Thursday, November 28, 2019

Bitter Pill, by Richard L. Mabry (author), Bill Nevitt (narrator)

Richard L. Mabry, M.D., November 2019

An unlikely collection of people in Goldman, Texas find themselves facing life-changing choices, and reaching out to each other in unexpected ways.

"Brother" Bob Bannister is your basic fraudulent evangelical preacher, with a fake "healing" at the end of each Saturday night service. Then one Saturday, a woman bribes an usher and takes the place of the planted shill. And she is, apparently, healed, leaving her wheelchair behind as she dances down the aisle and out the door. Was it a real miracle, or an investigative journalist? Bannister finds either possibility about equally disturbing.

Dr. Abby Davis is a family practice doctor in a town with an aging population, and is finding herself doing counseling as much as treating illness. At the same time, when she has to refer a patient to a cancer specialist, she's sending them out of town rather than to the in-town doctor whom she feels is too cold for patients facing a life crisis, and this isn't going over well in the small medical community in this small town.
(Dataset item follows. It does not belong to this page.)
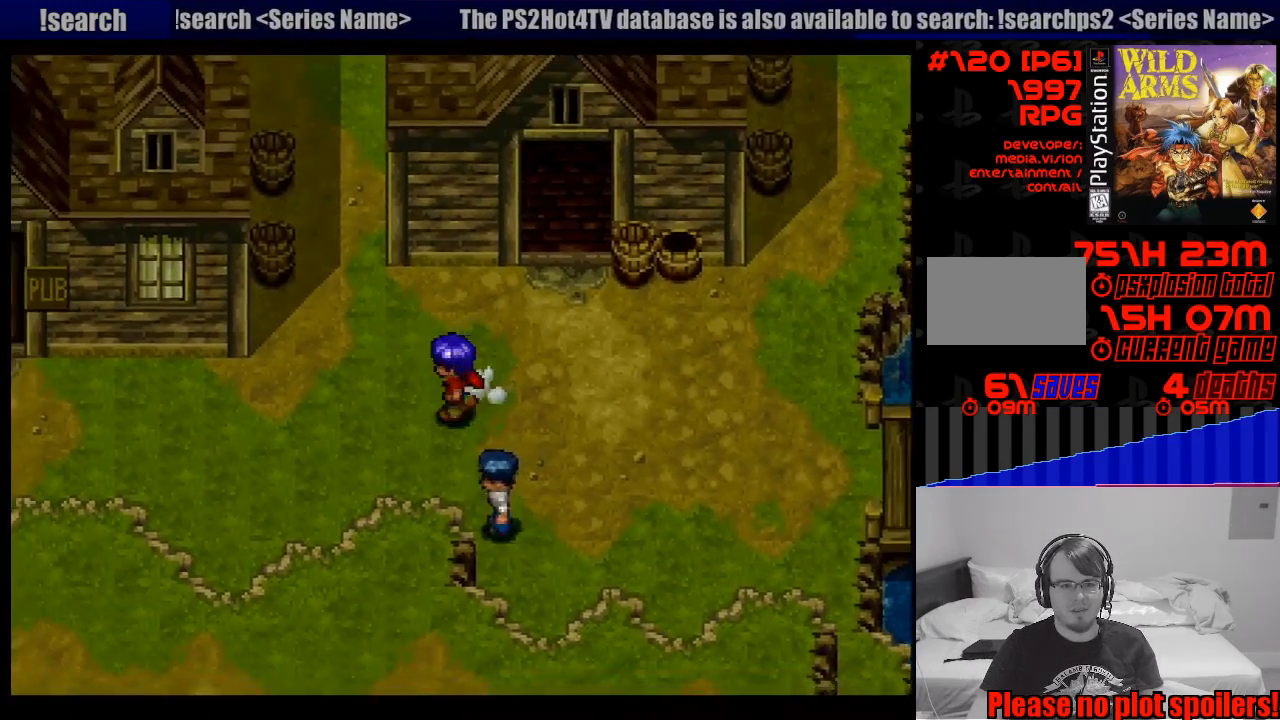
{"buttons": ["CROSS", "DPAD_LEFT"], "events": []}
Ed Farmer is the past at her church, and he's been diagnosed with a brain aneurysm, which may well prove fatal. Surgery is scheduled, but it means his associate pastor, Scott Anderson,will have to take over temporarily.

Scott is a fairly recent seminary graduate, older than most new graduates because he used to be a surgeon. Then his wife died of ovarian cancer, and he felt unable to continue a medical career. But is the ministry the right choice?

In amongst all this, Bannister is getting threatening notes, and then dangerous acts of vandalism start happening.

Ed Farmer asks Abby Davis, a member of his congregation, to be his prayer partner while he faces the upcoming surgery. Bob Bannister goes to talk to Ed Farmer about his new crisis of faith. Scott Anderson talks to Abby about his conflicting feelings about staying in the ministry or going back to medicine.

This is an interesting group of characters. It is an explicitly Christian novel, but for these characters, religion is a natural part of their lives, and, except for Bob Bannister, they haven't been "selling" it. It's character novel, with a bit of a mystery woven in, and I found it enjoyable and satisfying.

Recommended.

I received a free copy of this audiobook from the narrator, and am reviewing it voluntarily.